(185d) Optimal Operation for LNG Multiple Ship Tanks Commissioning and Uploading Via Rigorous Dynamic Simulations

Natural gas is fastest growing energy economy. Its production and demands are increasing rapidly. Natural gas is transported as liquid over long distances. In 2017, liquefied natural gas (LNG) trade reached 293 million tonnes per annum (MTPA), as per Shell LNG Outlook 2018 report. LNG imports grew by 29 MTPA which is 30% more than what was expected. Spot cargo deliveries increased by 17% in 2017 over 2016. Natural gas and LNG production rates are expected to increase over next couple of decades.
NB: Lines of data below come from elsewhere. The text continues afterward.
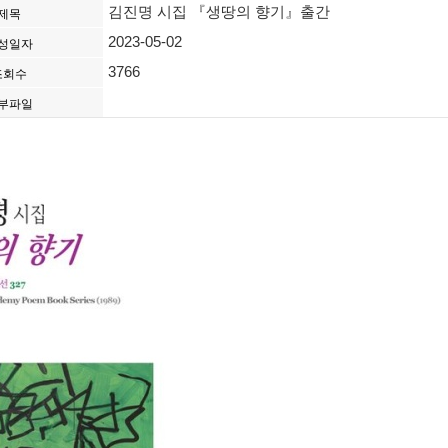
김진명 시집 『생땅의 향기』출간
제목
2023-05-02
성일자
3766
조회수
부파일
In this work, rigorous dynamic process simulation for commissioning and LNG loading of multiple LNG ship-tanks has been performed to study the optimal procedures when new LNG ship-tanks are put to service or old LNG ship-tanks come back to service after maintenance. At the beginning, the tanks contain humid air at ambient temperature. Before LNG can be loaded, the tanks require drying, inerting, gassing up, and cooling. Drying is necessary to avoid moisture from air to condense and solidify during cooling of the tank. Air is purged using inert gases to remove oxygen from the tanks. Then methane vapors are used to remove inert gases because some inert gases like CO₂ can solidify after adding LNG and can chock valves. Cold methane is used for initial cooling of the tank. LNG liquid is sprayed for further cooling to desired temperature. Finally, LNG is loaded into the ship tanks. The LNG ship-loading is constrained by maximum allowable cooling-rate of ship-tanks, jetty boil-off gas (BOG) compressor capacity, LNG loading line capacity, and LNG level in ship-tank. Overall, LNG loading is complicated process. Dynamic simulation is helpful to study the commissioning and loading operations. The changes in the composition of material inside the tank are reported for each step in the commissioning and loading procedures. Optimization of the process to minimize time of commissioning and loading operations, emissions, and energy requirements is carried out using the Aspen Plus Dynamics simulation tool. This study would help LNG industry to operate LNG exporting terminal smoothly and in an optimal way.